Descrizione estesa
Venerdì 22 maggio, alle 21, al teatro della Compagnia va in scena il secondo appuntamento del cartellone 'Fare Teatro, fare Comunità 2026'.
Il palco dello storico teatro castelfranchese sarà calcato da due attrici comiche di indiscussa fama Katia Beni e Benedetta Giuntini, che intratterranno il pubblico tra una battuta e una freddura con lo spettacolo brillante 'Diritti o Rovesci, ma pari!'
Il tema è quello della parità di genere, ma affrontato con la leggerezza di uno spettacolo comico, dove la Beni nei panni di un'attrice comica 'a volte intelligente', viene intervistata dalla Giuntini che interpreta una giornalista 'a volte fuori di testa'. Un viaggio sulla condizione femminile, attraverso le dinamiche dello mondo dello spettacolo, della comunicazione e della società, con una serie di gag, monologhi e situazioni esilaranti che si intrecciano con riflessioni semiserie su stereotipi di genere e diritti negati.
Tra i temi affrontati, spiccano il confronto tra il body shaming e il body positive, l'ironica disamina delle pratiche di bellezza come cerette e tinture per la ricrescita, fino ad arrivare a questioni più profonde come l'infibulazione, l'autoerotismo e il rapporto tra donne e scienza.
Insomma uno spettacolo divertente ma che induce alla fine con leggerezza una riflessione.
Per chi è interessato il consiglio è di prenotare un posto contattando il tel 3471511068
“Con Diritti o Rovesci, ma pari! si continua ad affrontare temi importanti ma in modo leggero - spiega Il sindaco Fabio Mini -, toccando la questione della parità di genere con l'obiettivo di avviare una sensibilizzazione sul tema delle pari opportunità. Attraverso il registro comico, lo spettacolo promuove l'abbattimento degli stereotipi di genere, assolvendo alla funzione pedagogica del teatro come scuola”.

* [Dati]:
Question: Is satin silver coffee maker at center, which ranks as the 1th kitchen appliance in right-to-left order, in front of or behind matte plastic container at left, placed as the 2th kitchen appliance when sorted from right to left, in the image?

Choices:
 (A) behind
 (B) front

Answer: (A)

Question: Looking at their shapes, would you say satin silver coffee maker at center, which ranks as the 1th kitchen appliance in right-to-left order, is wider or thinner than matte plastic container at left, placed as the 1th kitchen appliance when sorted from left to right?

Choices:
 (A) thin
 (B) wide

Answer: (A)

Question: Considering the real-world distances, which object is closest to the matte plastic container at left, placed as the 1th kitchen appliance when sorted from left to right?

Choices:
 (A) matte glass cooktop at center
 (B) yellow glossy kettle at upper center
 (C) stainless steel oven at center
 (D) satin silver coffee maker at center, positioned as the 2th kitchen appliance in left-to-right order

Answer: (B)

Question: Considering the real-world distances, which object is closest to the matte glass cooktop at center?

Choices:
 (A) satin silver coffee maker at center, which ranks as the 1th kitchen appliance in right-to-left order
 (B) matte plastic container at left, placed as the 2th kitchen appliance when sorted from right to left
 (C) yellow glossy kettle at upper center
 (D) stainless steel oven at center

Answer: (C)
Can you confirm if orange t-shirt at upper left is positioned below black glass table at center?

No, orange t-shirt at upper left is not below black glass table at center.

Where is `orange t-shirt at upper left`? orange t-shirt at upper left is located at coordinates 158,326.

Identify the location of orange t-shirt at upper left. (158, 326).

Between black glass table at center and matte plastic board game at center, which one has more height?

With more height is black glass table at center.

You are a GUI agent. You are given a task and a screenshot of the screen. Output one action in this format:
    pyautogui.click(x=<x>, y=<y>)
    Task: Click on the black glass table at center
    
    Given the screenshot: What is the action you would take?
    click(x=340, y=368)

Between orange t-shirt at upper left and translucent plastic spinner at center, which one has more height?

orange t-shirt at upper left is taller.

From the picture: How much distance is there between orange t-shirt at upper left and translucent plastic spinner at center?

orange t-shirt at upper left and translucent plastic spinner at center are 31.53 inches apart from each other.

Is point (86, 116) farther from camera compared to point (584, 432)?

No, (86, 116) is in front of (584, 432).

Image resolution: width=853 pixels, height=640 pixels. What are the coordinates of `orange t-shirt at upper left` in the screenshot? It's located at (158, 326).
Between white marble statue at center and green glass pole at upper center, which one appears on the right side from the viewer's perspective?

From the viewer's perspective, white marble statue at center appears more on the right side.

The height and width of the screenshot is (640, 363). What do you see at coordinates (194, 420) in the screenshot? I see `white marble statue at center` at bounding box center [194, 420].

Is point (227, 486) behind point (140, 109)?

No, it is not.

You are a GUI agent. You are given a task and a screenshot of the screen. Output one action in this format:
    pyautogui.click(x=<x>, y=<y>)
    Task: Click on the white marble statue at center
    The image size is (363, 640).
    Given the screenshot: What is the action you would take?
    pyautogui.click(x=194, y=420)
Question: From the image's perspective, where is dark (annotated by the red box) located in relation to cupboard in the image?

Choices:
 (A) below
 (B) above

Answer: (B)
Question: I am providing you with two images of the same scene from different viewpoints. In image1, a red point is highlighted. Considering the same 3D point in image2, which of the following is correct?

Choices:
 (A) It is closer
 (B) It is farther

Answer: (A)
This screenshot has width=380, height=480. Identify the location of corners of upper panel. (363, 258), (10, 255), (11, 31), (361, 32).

* * *

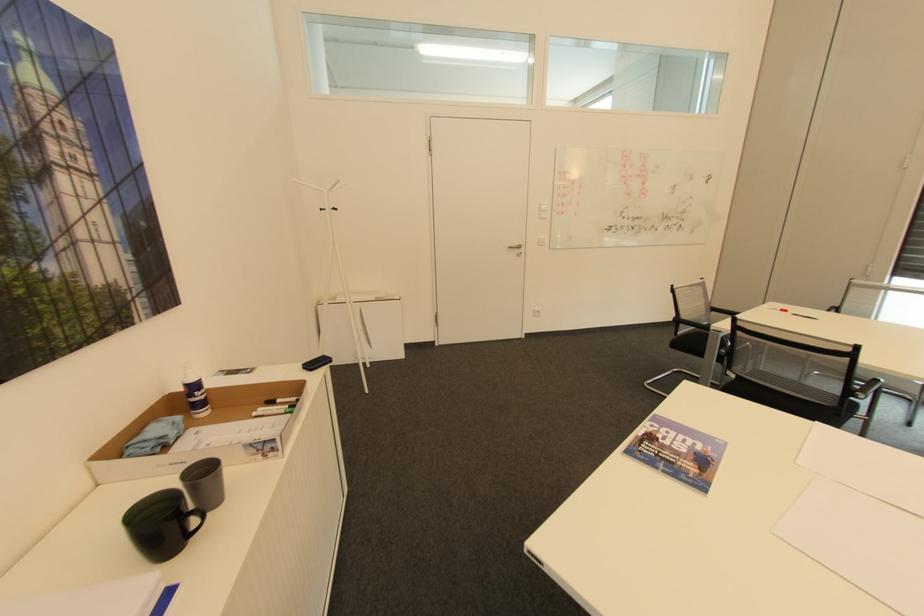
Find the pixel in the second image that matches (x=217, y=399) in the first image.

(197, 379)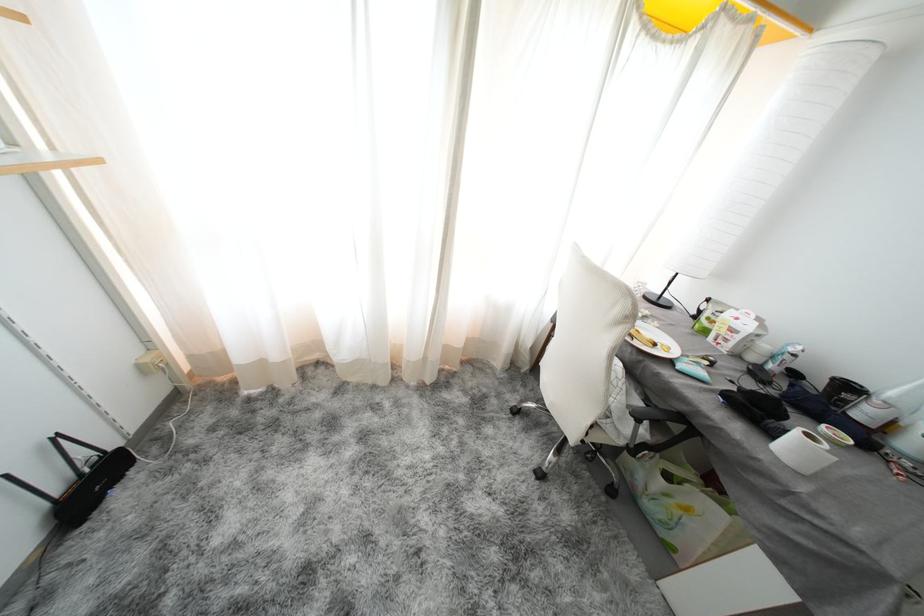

==

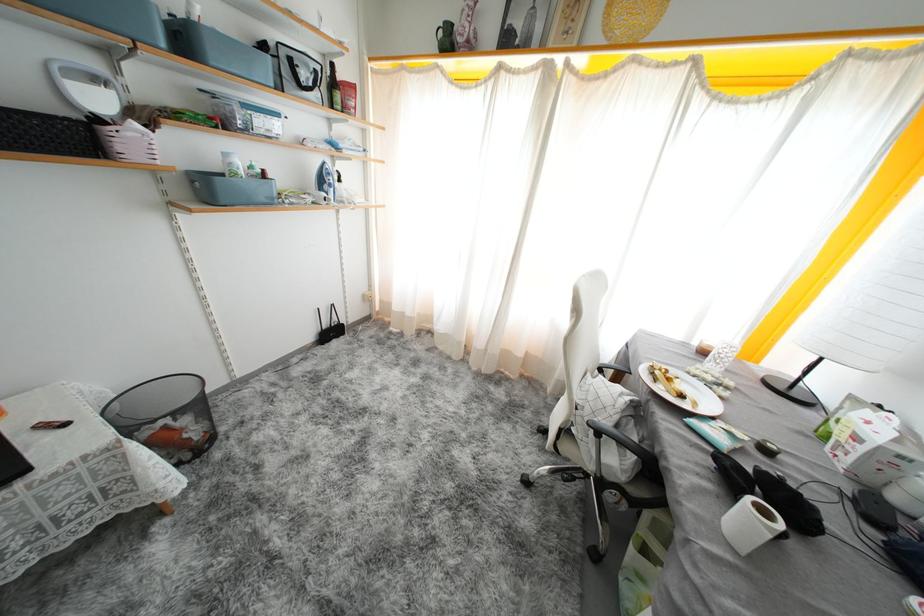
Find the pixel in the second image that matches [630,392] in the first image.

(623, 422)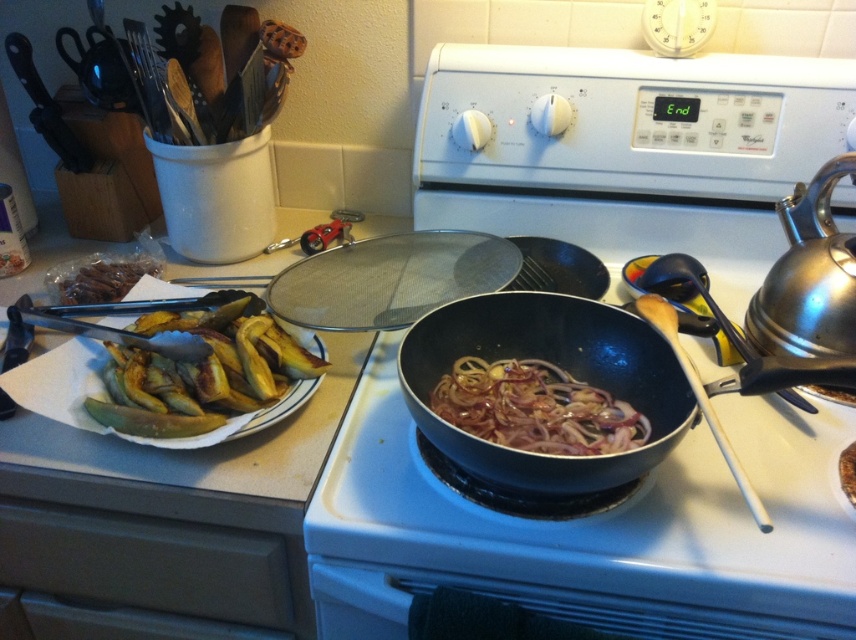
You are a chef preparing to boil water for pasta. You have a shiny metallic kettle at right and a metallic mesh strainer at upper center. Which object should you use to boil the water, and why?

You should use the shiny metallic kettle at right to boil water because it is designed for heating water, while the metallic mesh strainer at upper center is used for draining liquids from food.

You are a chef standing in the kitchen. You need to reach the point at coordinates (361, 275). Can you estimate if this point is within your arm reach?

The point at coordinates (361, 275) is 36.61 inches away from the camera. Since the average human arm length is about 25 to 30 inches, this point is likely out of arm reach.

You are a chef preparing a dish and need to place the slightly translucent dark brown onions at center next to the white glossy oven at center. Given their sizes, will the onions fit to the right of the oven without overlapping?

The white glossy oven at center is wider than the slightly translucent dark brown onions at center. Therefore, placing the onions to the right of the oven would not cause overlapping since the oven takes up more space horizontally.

* [Compito 1]:
Rispondi a queste domande sull'estratto dedicato allo spettacolo "Diritti o Rovesci, ma pari!":
(a) A che ora va in scena lo spettacolo?
(b) Quale personaggio interpreta Benedetta Giuntini?
(c) Come si chiama il sindaco citato?
* [Compito 2]: Riprendi l'estratto sullo spettacolo "Diritti o Rovesci, ma pari!" e prosegui dopo l'ultima frase.
I dati qui non hanno alcun ruolo.

* [Risposta 1]:
(a) Alle 21.
(b) Una giornalista "a volte fuori di testa".
(c) Fabio Mini.

* [Risposta 2]:
“Alla fine – continua il primo cittadino, che ha curato personalmente dal punto di vista politico-amministrativo la realizzazione di questo cartellone per il teatro della Compagnia – questo tipo di teatro comico e brillante è un po' come uno specchio che distorce, ingigantendoli, i paradossi del nostro tempo. Nello specifico di “Diritti o Rovesci, ma pari!”, al centro della scena ci sono le storture legate ai ruoli della donna, che la società si aspetta che ciascuna di loro 'interpreti'. Non solo, si ironizza anche sulla condizione che viene indotta da modelle mediatici e dalla costruzione di bisogni indotti attraverso la pubblicità. Alla fine sono convinto che andremo tutti via con il sorriso sulle labbra, ma anche con un piccolo tarlo che dovrebbe innescare una riflessione personale sul tema”.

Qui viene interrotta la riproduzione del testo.